Il a peint une cinquantaine de cinémas en abandon ou disparus sur le continent africain. Et Cheikh Ndiaye, 51 ans, né à Dakar, nous confie sans hésitation : « S’il y avait eu une école d’architecture ou de cinéma au Sénégal, je ne serais pas devenu peintre ». À la FIAC, la plus grande foire d’art contemporain en France, cet artiste pudique comme ses motifs et souriant comme les couleurs sur ses toiles expose actuellement de nouvelles œuvres de sa merveilleuse série qui fascine beaucoup de monde. Entretien.
RFI : Comment est apparue l’idée de travailler sur les salles de cinéma abandonnées en Afrique ?
Cela m’est venu au moment où l’on fêtait les cinquante ans d’indépendance de beaucoup de pays africains. C’était en 2010. Je cherchais alors un objet témoin qui pourrait témoigner de ces cinquante années et comment cela se porte maintenant. Après mes recherches, je me suis rendu compte que c’était les cinémas. Ces objets étaient là, beaucoup d’entre eux étaient là avant ou au moment des indépendances, jusqu’à maintenant.
Quel est votre plus ancien souvenir d’une salle de cinéma ?
Je me suis rendu compte après que ma première expérience artistique était quand ma grand-mère m’a emmené au cinéma. Je devais avoir cinq ou six ans. Du coup, je pense que mon attrait à l’architecture, aux films et aux cinémas, vient de cette première expérience.
Vous souvenez-vous encore de quel cinéma et de quel film il s’agissait ?
Oui, je pense que c’était un cinéma qui se trouvait à Dakar, mais qui n’existe plus. Il s’appelait Le Paris. Il a été démoli complètement. Quant au film, je ne me souviens plus si c’était à ce moment ou plus tard, j’ai dû voir un film de Bruce Lee. Donc, je relie toujours cette première expérience à Bruce Lee.
Et de quand date votre premier contact avec une œuvre d’art ?
Ce qui est marrant, pendant longtemps, mes parents ont loué notre maison à un artiste-plasticien qui était aux Beaux-Arts de Dakar. C’était mon premier contact avec une œuvre d’art. Je pense que j’avais profané un peu son travail, parce que j’ai attendu qu’il soit sorti pour me mettre à peindre au-dessus de ce qu’il peignait. Je me souviens bien de ça [rires].
La salle de cinéma à Dakar que vous avez peinte, vous l’avez aussi fréquentée ?
Oui. En fait, je connais toutes les salles de cinéma de Dakar. Je les ai pratiquées avant qu’elles ferment. Je les connaissais très bien. J’ai des souvenirs qui sont liés à ça. Au-delà de moi, ce qui est intéressant, c’est que je recueille de nombreux souvenirs à travers de ces salles de cinéma. Beaucoup de gens me disent, oui, on y organisait des réunions clandestines, d’autres me racontent : « J’ai rencontré ma femme devant cette salle de cinéma », etc. Il y a beaucoup de souvenirs rattachés à ces salles.

☆ ☆ ☆ ☆

Objectifs ::
• a. Dans l'entretien, quel nom portait le cinéma de Dakar dont Cheikh Ndiaye garde le souvenir de sa première séance ?
• b. Dans l'entretien, remplacez « artiste-plasticien » par « peintre » dans le passage qui s'ouvre sur les mots contenant « Ce qui est marrant, pendant » et se ferme sur « de ça [rires]. », puis redonnez ce passage ainsi modifié.

Extraits de données ::
☆ ☆ ☆ ☆

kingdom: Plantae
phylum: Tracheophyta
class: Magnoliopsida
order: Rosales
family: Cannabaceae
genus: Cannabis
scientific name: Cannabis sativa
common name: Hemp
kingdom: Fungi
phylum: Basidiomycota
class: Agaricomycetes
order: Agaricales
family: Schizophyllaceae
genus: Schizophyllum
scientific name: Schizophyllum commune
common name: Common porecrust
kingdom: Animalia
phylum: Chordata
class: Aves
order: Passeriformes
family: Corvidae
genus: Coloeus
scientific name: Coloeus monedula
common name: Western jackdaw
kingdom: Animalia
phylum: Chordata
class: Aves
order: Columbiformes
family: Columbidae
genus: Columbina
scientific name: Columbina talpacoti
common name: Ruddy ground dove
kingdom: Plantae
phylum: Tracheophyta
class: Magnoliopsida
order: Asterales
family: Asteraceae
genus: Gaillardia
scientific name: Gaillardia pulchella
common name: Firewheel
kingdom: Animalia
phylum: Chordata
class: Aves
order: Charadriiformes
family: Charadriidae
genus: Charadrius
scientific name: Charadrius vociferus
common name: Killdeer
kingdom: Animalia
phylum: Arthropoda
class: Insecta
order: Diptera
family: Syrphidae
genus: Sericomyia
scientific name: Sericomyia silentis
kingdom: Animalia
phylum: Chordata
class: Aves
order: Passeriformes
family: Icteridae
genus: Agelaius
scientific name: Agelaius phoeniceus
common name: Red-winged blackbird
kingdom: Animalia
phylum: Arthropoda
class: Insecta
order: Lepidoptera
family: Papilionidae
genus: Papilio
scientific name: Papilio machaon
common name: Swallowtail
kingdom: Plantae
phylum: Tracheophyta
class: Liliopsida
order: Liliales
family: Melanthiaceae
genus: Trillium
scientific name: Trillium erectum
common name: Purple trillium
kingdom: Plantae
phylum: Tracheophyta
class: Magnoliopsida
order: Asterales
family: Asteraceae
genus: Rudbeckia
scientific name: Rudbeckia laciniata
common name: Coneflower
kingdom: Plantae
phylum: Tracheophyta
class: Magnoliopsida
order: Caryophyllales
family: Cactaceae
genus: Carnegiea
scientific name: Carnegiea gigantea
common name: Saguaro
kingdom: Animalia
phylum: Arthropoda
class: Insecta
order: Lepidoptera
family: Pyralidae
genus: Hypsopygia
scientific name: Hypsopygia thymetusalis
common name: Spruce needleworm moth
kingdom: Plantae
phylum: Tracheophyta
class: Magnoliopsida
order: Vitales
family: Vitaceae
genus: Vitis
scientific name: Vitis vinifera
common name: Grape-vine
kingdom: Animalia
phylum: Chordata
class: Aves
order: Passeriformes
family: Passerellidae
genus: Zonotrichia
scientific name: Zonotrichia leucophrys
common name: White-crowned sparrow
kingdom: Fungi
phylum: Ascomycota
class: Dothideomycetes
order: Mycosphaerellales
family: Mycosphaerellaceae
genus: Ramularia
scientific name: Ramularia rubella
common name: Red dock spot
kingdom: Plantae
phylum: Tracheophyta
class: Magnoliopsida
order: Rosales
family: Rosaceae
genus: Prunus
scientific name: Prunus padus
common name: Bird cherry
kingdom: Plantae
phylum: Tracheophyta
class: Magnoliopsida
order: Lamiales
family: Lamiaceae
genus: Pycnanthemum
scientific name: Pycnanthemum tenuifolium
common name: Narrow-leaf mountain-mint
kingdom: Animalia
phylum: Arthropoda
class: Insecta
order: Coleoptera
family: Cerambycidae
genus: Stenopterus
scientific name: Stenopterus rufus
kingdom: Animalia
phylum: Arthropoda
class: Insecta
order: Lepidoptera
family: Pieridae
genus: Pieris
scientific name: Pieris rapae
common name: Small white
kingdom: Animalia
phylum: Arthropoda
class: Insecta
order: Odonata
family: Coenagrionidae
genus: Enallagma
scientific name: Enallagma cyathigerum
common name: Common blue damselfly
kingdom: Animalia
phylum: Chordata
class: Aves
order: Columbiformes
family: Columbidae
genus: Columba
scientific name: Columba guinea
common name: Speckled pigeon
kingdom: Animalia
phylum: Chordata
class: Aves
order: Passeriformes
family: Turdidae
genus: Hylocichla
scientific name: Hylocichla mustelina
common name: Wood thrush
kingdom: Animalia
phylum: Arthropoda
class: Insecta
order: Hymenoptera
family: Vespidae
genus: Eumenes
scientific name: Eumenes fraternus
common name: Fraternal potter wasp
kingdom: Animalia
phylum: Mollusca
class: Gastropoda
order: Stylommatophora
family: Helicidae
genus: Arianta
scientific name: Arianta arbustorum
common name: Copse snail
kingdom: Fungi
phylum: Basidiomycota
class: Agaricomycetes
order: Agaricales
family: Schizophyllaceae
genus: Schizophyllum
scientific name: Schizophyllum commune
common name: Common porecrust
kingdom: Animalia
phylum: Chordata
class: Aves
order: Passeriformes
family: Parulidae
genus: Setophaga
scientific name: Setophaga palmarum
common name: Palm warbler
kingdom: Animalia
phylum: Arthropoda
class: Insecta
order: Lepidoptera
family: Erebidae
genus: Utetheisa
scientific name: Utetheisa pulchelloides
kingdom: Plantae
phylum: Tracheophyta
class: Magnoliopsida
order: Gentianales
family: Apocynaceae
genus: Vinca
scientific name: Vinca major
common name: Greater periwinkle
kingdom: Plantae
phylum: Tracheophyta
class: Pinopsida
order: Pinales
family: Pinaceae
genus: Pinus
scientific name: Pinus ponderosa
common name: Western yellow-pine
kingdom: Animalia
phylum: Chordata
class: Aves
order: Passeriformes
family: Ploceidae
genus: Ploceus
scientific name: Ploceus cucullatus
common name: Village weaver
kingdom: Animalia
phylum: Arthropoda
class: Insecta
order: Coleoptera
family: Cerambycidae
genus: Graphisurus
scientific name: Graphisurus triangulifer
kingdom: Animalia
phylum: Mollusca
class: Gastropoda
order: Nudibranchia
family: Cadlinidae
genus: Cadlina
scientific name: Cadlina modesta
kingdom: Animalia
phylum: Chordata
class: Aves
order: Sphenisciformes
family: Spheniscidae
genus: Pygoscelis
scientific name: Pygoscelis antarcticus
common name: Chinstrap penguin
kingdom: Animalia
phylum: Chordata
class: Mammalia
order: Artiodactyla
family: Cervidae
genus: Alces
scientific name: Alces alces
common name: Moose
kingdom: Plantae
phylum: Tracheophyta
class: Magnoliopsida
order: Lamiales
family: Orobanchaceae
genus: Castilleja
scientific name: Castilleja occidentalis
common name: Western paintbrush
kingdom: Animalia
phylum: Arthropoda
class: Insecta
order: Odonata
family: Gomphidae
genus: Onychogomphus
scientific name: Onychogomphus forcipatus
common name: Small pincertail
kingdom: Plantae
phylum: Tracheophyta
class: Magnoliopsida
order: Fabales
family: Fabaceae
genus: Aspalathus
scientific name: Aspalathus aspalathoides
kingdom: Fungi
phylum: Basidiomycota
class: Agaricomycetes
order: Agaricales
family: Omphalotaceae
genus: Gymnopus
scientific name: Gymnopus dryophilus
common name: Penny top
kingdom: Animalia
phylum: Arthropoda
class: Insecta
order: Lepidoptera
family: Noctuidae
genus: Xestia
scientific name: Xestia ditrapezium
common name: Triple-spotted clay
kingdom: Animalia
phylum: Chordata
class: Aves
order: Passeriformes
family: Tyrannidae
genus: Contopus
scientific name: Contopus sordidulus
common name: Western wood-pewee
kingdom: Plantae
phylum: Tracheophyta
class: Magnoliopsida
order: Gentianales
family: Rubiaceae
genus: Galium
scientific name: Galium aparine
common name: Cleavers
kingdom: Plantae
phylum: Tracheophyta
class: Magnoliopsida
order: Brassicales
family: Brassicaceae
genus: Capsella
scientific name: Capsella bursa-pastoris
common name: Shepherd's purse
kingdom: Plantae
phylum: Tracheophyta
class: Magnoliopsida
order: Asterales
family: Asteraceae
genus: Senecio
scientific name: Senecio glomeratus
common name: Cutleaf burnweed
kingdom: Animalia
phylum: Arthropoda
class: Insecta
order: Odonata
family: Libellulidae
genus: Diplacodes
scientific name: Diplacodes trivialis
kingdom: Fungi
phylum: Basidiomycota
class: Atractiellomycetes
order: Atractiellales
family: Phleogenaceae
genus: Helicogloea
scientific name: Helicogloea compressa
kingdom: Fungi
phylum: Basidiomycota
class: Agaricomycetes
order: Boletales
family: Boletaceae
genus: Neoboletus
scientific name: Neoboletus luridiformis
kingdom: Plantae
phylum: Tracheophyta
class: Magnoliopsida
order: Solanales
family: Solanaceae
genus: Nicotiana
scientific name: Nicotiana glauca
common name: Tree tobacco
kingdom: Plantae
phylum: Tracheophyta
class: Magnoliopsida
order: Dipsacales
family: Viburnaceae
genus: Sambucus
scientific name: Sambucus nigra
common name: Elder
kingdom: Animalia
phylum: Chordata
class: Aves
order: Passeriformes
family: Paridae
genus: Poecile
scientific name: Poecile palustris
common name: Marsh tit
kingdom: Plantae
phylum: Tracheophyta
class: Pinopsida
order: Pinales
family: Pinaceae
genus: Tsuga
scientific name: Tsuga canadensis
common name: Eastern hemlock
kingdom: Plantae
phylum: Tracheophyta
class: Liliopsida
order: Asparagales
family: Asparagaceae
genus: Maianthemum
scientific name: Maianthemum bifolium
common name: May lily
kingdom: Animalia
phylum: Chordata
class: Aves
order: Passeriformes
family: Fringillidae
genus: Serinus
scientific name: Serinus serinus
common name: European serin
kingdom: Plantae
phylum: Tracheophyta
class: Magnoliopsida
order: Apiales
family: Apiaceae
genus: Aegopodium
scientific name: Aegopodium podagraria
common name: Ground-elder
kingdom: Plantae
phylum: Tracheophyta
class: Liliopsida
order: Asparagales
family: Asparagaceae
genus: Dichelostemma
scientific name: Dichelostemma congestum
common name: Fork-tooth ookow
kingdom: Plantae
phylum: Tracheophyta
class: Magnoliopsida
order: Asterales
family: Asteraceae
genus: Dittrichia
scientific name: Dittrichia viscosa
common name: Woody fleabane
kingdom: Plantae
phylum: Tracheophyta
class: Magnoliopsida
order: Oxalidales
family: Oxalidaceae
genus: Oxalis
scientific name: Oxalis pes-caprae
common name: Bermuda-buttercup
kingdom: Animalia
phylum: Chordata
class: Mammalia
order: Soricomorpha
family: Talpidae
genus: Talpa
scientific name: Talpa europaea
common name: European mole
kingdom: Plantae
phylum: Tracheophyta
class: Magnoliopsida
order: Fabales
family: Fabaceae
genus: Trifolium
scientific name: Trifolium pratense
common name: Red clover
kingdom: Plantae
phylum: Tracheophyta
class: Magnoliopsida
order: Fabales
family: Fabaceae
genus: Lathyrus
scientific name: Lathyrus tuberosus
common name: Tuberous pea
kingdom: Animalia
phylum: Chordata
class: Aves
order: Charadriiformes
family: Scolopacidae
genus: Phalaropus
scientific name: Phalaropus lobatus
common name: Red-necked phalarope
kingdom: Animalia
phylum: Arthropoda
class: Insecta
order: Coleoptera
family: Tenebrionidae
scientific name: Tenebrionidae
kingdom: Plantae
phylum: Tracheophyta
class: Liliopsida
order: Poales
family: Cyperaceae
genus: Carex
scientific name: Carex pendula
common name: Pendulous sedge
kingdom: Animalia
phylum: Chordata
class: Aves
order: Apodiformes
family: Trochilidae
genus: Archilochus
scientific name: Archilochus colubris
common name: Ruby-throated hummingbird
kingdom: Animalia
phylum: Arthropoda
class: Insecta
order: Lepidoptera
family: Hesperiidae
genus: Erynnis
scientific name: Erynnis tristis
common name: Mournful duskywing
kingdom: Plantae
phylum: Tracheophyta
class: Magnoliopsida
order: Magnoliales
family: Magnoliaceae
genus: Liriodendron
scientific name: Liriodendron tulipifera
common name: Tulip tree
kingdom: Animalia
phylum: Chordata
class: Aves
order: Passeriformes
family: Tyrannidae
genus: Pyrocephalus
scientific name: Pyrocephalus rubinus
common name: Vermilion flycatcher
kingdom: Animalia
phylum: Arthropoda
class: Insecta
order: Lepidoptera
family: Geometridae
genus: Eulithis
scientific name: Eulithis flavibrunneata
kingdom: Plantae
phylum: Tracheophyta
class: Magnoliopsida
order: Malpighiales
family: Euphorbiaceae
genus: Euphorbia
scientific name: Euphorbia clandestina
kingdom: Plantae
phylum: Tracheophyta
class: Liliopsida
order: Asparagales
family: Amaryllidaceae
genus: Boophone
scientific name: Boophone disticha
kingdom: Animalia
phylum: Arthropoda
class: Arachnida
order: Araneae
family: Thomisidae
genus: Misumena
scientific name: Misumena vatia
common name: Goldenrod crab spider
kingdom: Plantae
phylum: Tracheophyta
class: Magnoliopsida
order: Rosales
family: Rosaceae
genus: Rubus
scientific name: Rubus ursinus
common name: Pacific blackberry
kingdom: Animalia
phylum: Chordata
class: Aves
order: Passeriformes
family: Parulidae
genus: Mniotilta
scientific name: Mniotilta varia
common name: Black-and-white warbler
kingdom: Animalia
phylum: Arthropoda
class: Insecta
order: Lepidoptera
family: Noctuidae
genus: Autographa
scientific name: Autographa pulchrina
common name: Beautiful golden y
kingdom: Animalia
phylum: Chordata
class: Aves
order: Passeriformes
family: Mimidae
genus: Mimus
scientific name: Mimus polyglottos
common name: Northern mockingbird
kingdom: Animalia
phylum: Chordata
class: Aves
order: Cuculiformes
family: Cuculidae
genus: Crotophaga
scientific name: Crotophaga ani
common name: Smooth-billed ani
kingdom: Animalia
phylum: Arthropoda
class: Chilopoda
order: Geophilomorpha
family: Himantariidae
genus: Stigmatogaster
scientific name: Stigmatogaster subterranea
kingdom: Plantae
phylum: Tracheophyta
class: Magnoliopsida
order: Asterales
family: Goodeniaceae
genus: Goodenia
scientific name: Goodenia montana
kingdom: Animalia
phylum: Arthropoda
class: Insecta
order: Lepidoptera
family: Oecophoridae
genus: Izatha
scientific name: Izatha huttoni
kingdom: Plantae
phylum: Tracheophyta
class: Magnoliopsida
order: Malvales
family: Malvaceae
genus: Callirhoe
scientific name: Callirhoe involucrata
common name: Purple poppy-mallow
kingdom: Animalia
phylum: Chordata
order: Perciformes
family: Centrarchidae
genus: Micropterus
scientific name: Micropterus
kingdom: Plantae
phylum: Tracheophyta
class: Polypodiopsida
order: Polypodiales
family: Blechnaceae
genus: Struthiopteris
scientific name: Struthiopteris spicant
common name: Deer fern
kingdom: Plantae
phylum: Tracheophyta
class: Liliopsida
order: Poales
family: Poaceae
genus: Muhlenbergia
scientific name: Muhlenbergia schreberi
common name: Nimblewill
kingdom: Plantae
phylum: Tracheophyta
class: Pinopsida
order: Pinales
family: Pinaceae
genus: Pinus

☆ ☆ ☆ ☆

Solutions par tâche ::
• a. Il s'appelait Le Paris.

• b.
Ce qui est marrant, pendant longtemps, mes parents ont loué notre maison à un peintre qui était aux Beaux-Arts de Dakar. C’était mon premier contact avec une œuvre d’art. Je pense que j’avais profané un peu son travail, parce que j’ai attendu qu’il soit sorti pour me mettre à peindre au-dessus de ce qu’il peignait. Je me souviens bien de ça [rires].